EĞİTİMDE DİSİPLİN VE KENDİNİ ARAYIŞ YOLCULUĞU
Erzincan Valimiz Hamza Aydoğdu Bey’in dediği gibi, eğitimde disiplin olmazsa başarı mümkün değildir. Ancak bu disiplin, sadece kurallara uymak değil, insanın kendi iç dünyasında bir anlam inşa edebilmesiyle ilgilidir. Öğretmen, yalnızca müfredatı anlatan bir kişi değil, öğrencisinin hayatına dokunan bir rehber olmalıdır.

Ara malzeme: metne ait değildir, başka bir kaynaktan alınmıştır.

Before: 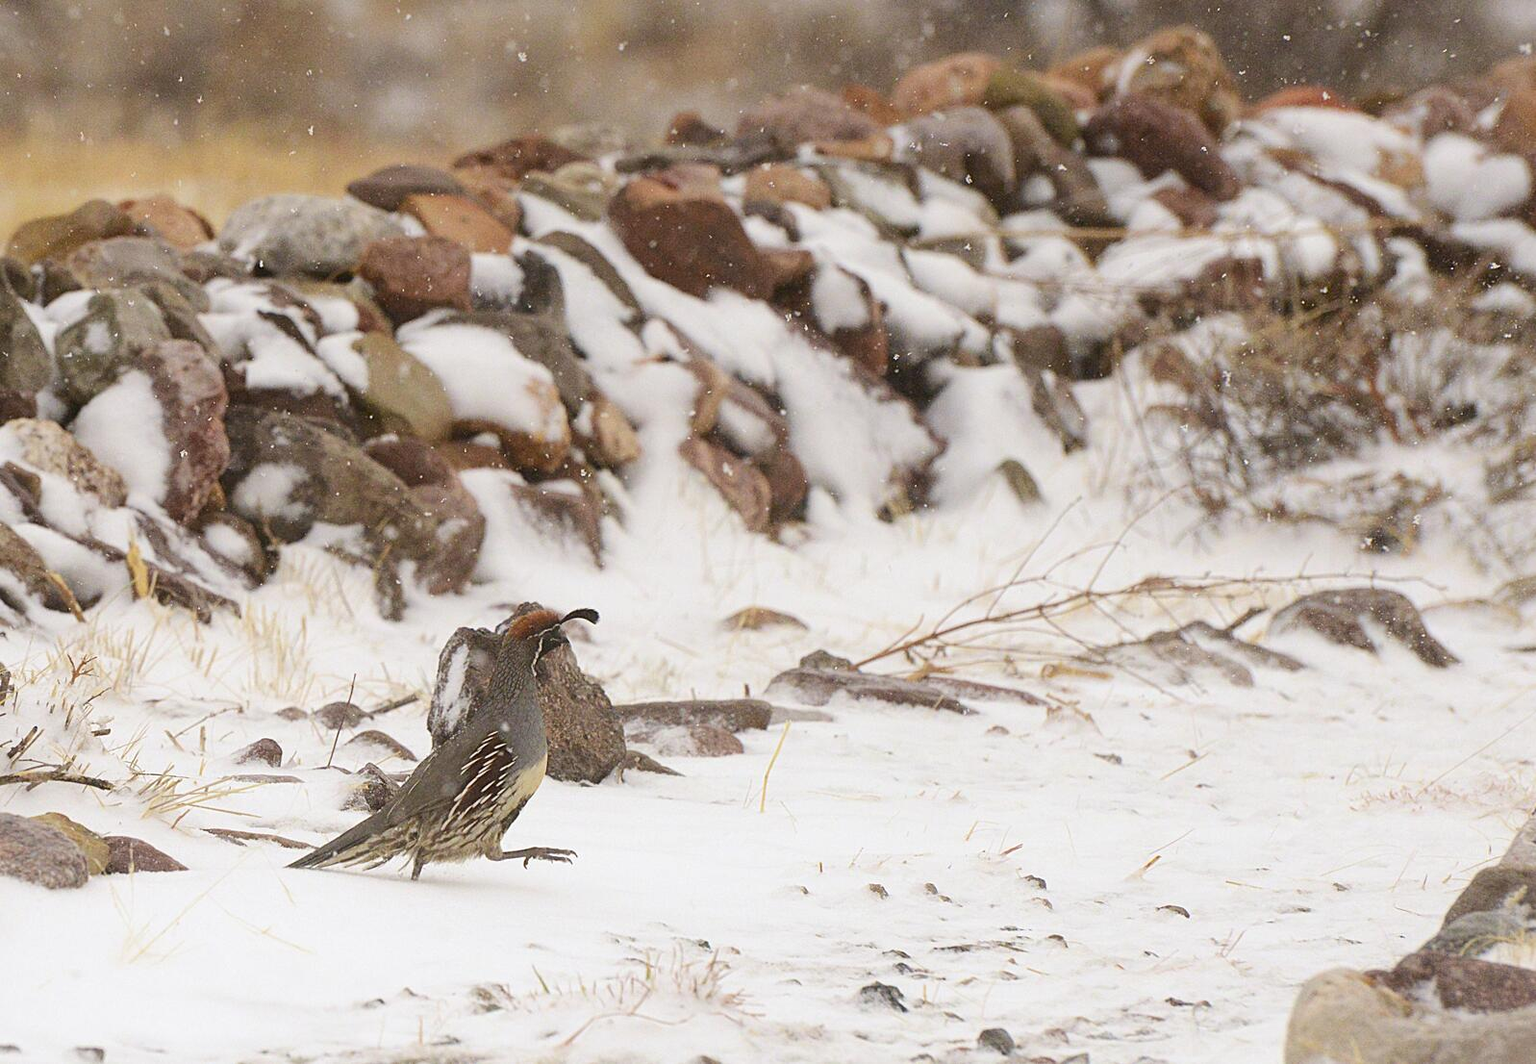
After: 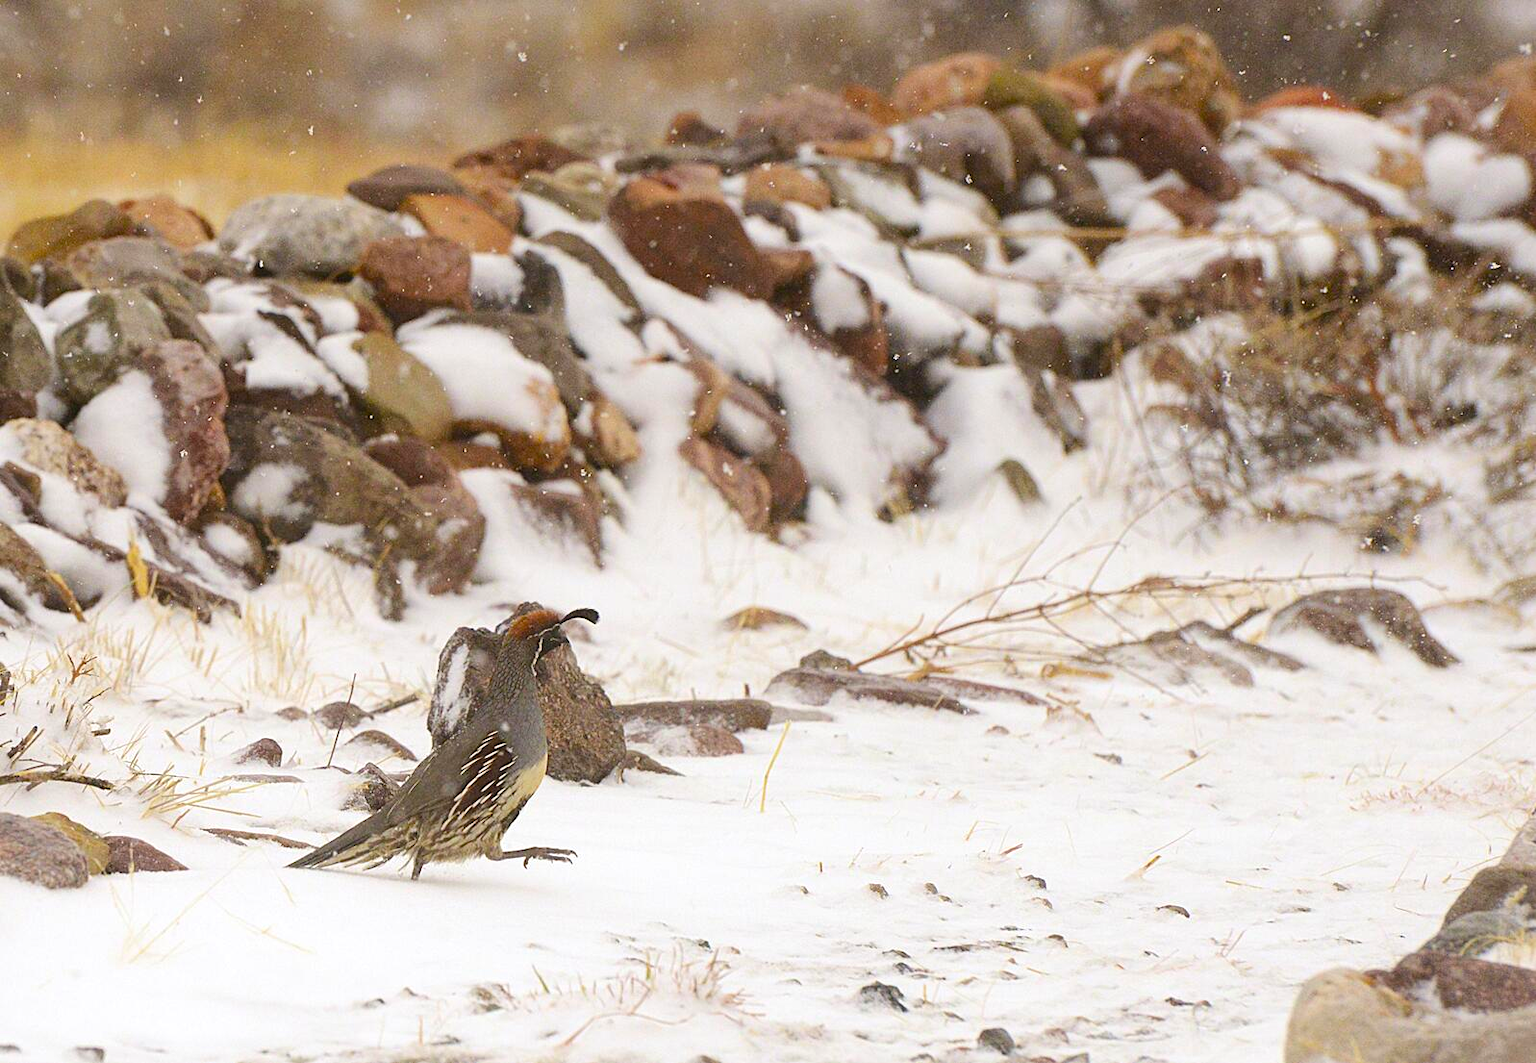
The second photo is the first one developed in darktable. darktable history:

Mehmet Varıcı Bey’in vurguladığı gibi, modern eğitim sistemleri bireyin muhakeme gücünü zayıflatırken, Vuqar Azizov Bey’in belirttiği gibi, kapitalist düzenin dayattığı eğitim modeli bireyi yalnızca ekonomik bir araç haline getirmektedir. Oysa eğitim, insanın kendini ve hakikati aradığı bir yolculuk olmalıdır.

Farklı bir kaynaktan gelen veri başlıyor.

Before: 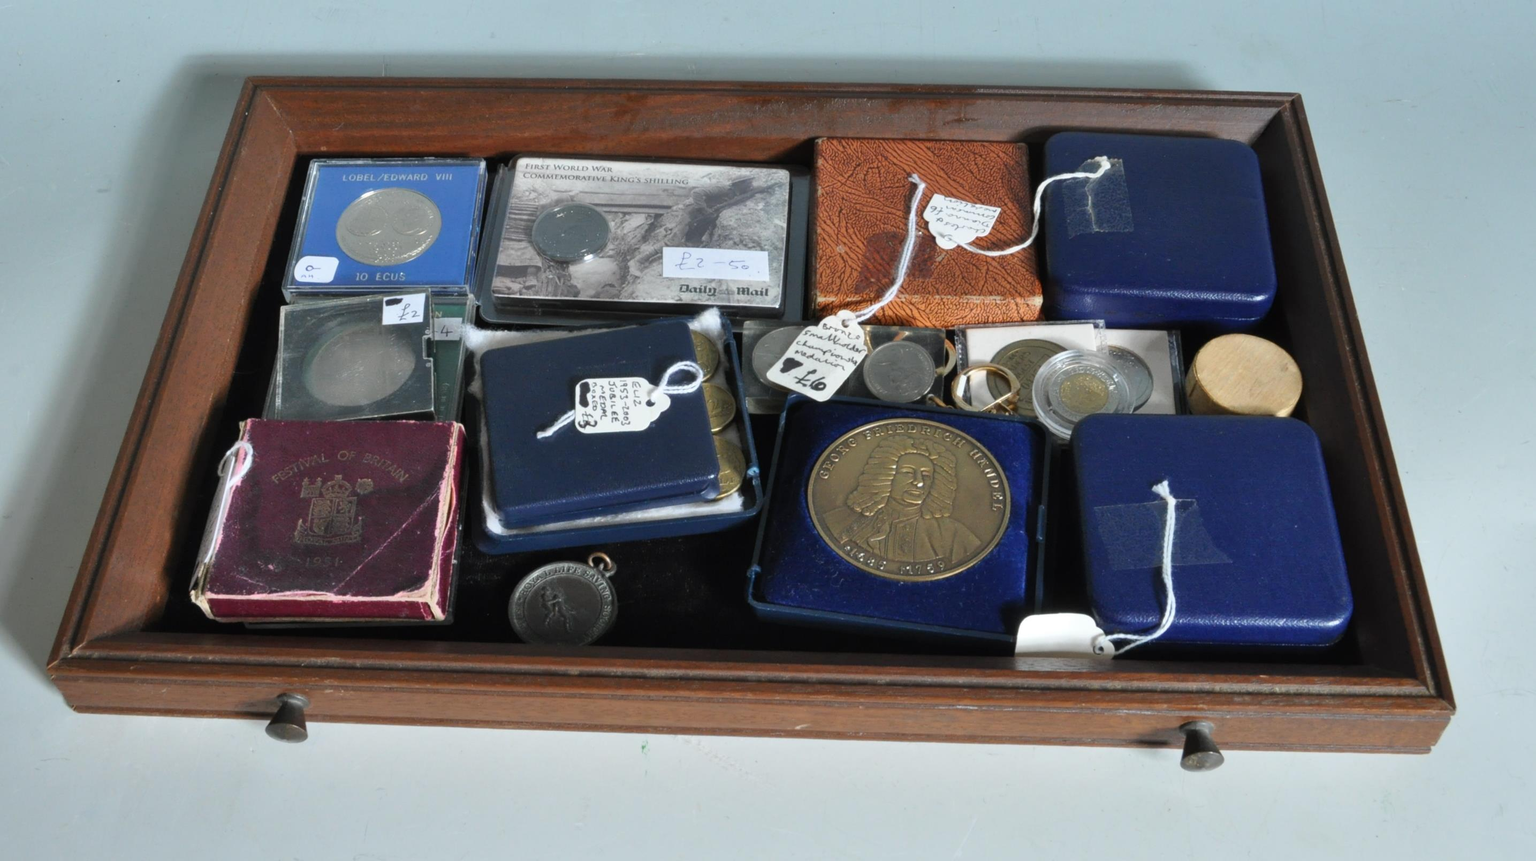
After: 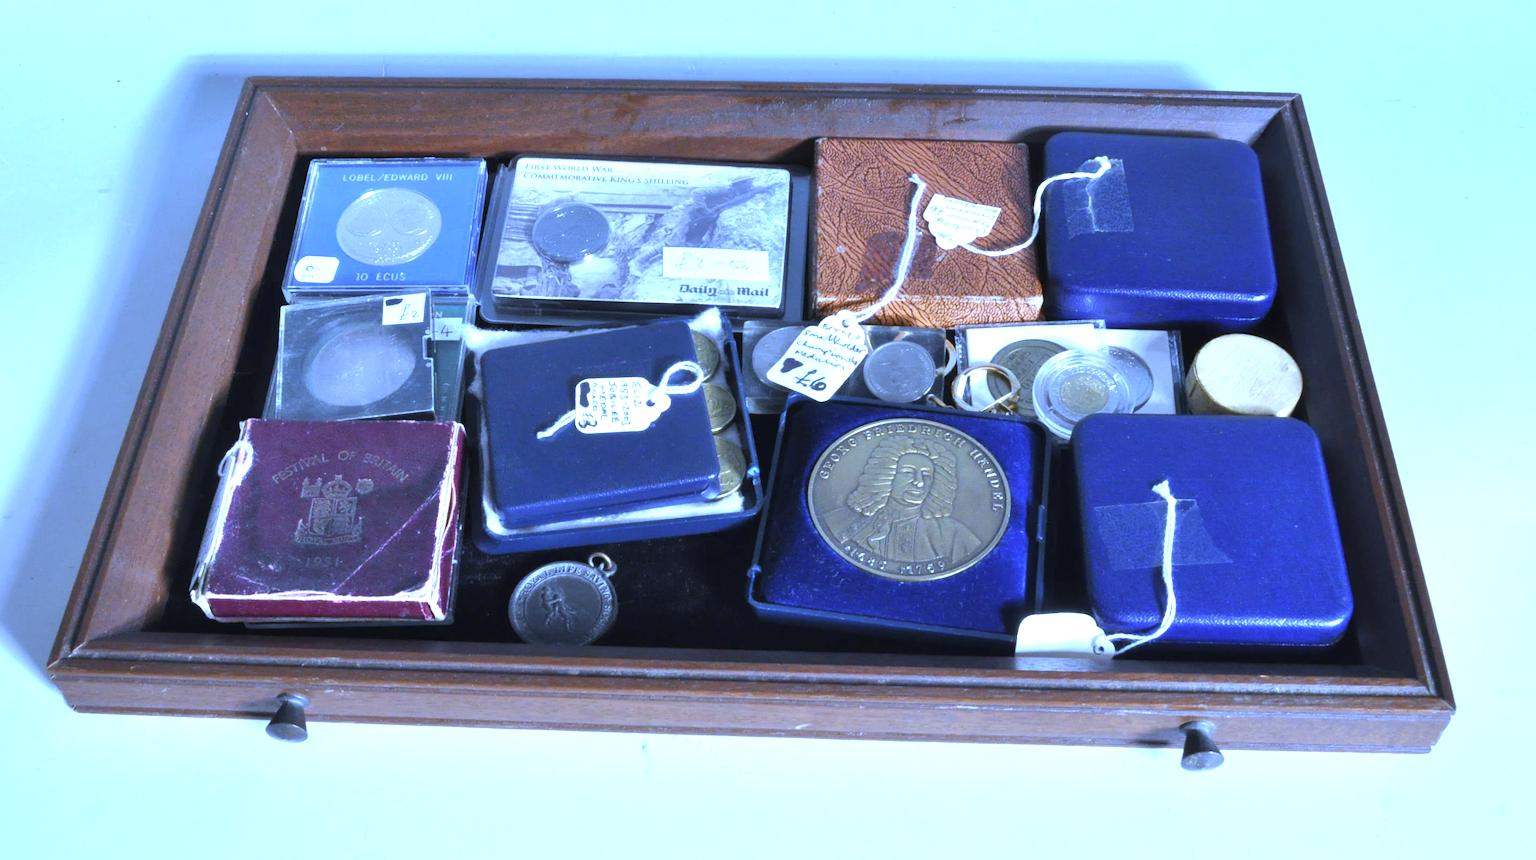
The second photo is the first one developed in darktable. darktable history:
white balance: red 0.766, blue 1.537
exposure: exposure 1.137 EV, compensate highlight preservation false
contrast brightness saturation: saturation -0.05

Yusuf Kaplan Hocamızın sabah sohbetinde de dile getirdiği “taşıyıcı kuşak” vurgusu, bizlere büyük bir sorumluluk yüklemektedir. Eğer bugün eğitim sistemimizi hakîkî bir dönüşüme uğratmazsak, gelecek nesillerimiz sadece edilgen bireyler olarak yetişecekler. Oysa biz, önden giden, ön alan, öncü kuşaklar yetiştirmeliyiz
Ceddimiz, en değerlilerimizden Yavuz Sultan Selim Han’ın hem celal, hem cemal, hem de kemal sıfatlarına sahip olduğu gerçeğini unutmadan, biz de eğitimi sadece akademik başarıyla sınırlamayan, bireyin ruhunu da besleyen bir anlayışla yeniden inşa etmeliyiz.
Eğitim bir kazanım değil, insan olma yolculuğudur. Eğitim, sadece sınavlarla değil, insana kimlik ve anlam kazandıran bir süreç olarak ele alınmalıdır. Eğer biz bu süreci doğru bir şekilde yönlendirebilirsek, hem kendimizi hem de içinde yaşadığımız toplumu hakikate ulaştırabiliriz.
Şimdi bize düşen soru şudur: Gerçek anlamda bir eğitim dönüşümü için ne yapacağız?